→ Job
Could you reproduce, word for word, the stretch of the blog post on rating looks through dating and social apps that opens with "So, recently I" and closes with "review, and rate."?

→ Source passage
--
So, recently I was exploring Social Media, and dating apps through iPhone for thegaymansguide.com. And there are tons of options out there, like tons. When they say there is an app for everything, there really is. As I was exploring these apps, I realized that most of these companies do exactly what I do for work; facilitating discourse about beauty. Now, social media has changed everything about the fashion industry because with apps like IG, everyone is their own content editor, re-toucher, and creative director. Apps like Gindr and Jack’d have started a way to GPS dating, while other apps cater to fetishes, daddies, and bears. Then, after all this research, I decided to look deeper into the rating system and realized that by nature we review, and rate.
While most social media facilitates a worldwide popularity contest, and there is some good that comes of it, it makes me wonder what makes someone popular online? From stupid videos, to talented artists, to cats, it makes me wonder what our culture has shifted to with this era of technology? Recently, I cleaned out my facebook and deleted close to 600 “friends” because I really didn’t know much about them besides meeting them at a work event, or exchanging small chat via social media. As you are going through your friends list you start evaluating relationships in your life, and it doesn’t help that I was doing this while exploring the subjectivity of beauty and how it is rated…
So, via grindr, jack’d, and scruff I was simply asking people to rate me. It was an easy task. On average I hit about a 6, which isn’t awful I suppose. But, when I asked what they would rate themselves they said they couldn’t. Ironic? Low self esteem? Or if someone were to respond with a 10, would the perception be that they are overconfident and a little cocky? Now, via facebook and my friends, I asked them to rate me, and out of courtesy most of them rated me a 10, this was followed by a dialogue about how beauty is subjective, and is this a cry for help? Another point of confusion on all of our behalves.
--
→ Supplied material
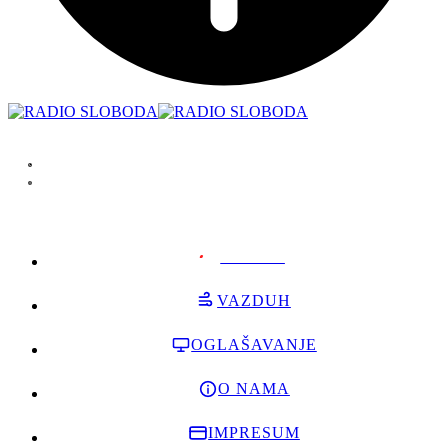
PODRŽI
VAZDUH
OGLAŠAVANJE
O NAMA
IMPRESUM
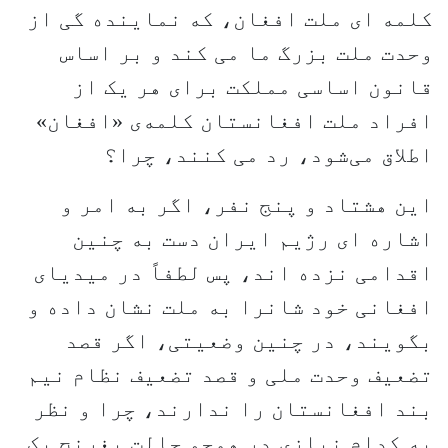
کلمه ای ملت افغان، که نماینده گی از
وحدت ملت بزرگ ما می کند و بر اساس
قانون اساسی مملکت برای هر یک از
افراد ملت افغانستان کلمه‌ی «افغان»
اطلاق می‌شود، رد می کنند، چرا؟
این هشتاد و پنج نفر، اگر به امر و
اشاره ای رژیم ایران دست به چنین
اقدامی نزده اند، پس لطفاً در میدیای
افغانی خود شانرا به ملت نشان داده و
بگویند، در چنین وضعیتی، اگر قصد
تضعیف وحدت ملی و قصد تضعیف نظام نیم
بند افغانستان را ندارند، چرا و نظر
به کدام نیازی در همچو حالت بغرنج یک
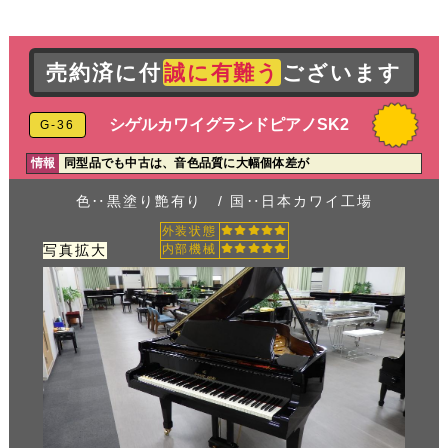
売約済に付
誠に有難う
ございます
シゲルカワイグランドピアノSK2
G-36
情報
同型品でも中古は、音色品質に大幅個体差が
色‥黒塗り艶有り / 国‥日本カワイ工場
外装状態
写真拡大
内部機械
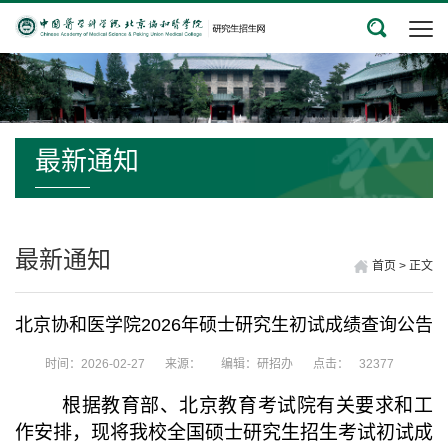
最新通知
最新通知
首页
>
正文
北京协和医学院2026年硕士研究生初试成绩查询公告
时间：2026-02-27
来源：
编辑：研招办
点击：
32377
根据教育部、北京教育考试院有关要求和工
作安排，现将我校全国硕士研究生招生考试初试成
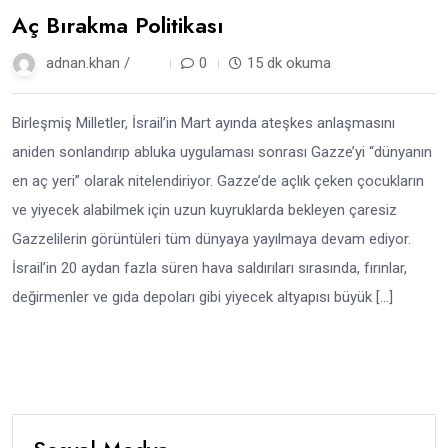
Aç Bırakma Politikası
adnan.khan /
1 yıl
0
15 dk okuma
Birleşmiş Milletler, İsrail’in Mart ayında ateşkes anlaşmasını
aniden sonlandırıp abluka uygulaması sonrası Gazze’yi “dünyanın
en aç yeri” olarak nitelendiriyor. Gazze’de açlık çeken çocukların
ve yiyecek alabilmek için uzun kuyruklarda bekleyen çaresiz
Gazzelilerin görüntüleri tüm dünyaya yayılmaya devam ediyor.
İsrail’in 20 aydan fazla süren hava saldırıları sırasında, fırınlar,
değirmenler ve gıda depoları gibi yiyecek altyapısı büyük […]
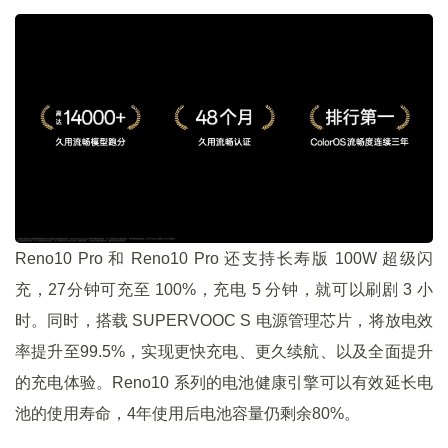
Reno10 Pro 和 Reno10 Pro 还支持长寿版 100W 超级闪
充，27分钟可充至 100%，充电 5 分钟，就可以刷剧 3 小
时。同时，搭载 SUPERVOOC S 电源管理芯片，将放电效
率提升至99.5%，实现更快充电、更久续航、以及全面提升
的充电体验。Reno10 系列的电池健康引擎可以有效延长电
池的使用寿命，4年使用后电池容量仍剩余80%。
--
→ Your solution
So, recently I was exploring Social Media, and dating apps through iPhone for thegaymansguide.com. And there are tons of options out there, like tons. When they say there is an app for everything, there really is. As I was exploring these apps, I realized that most of these companies do exactly what I do for work; facilitating discourse about beauty. Now, social media has changed everything about the fashion industry because with apps like IG, everyone is their own content editor, re-toucher, and creative director. Apps like Gindr and Jack’d have started a way to GPS dating, while other apps cater to fetishes, daddies, and bears. Then, after all this research, I decided to look deeper into the rating system and realized that by nature we review, and rate.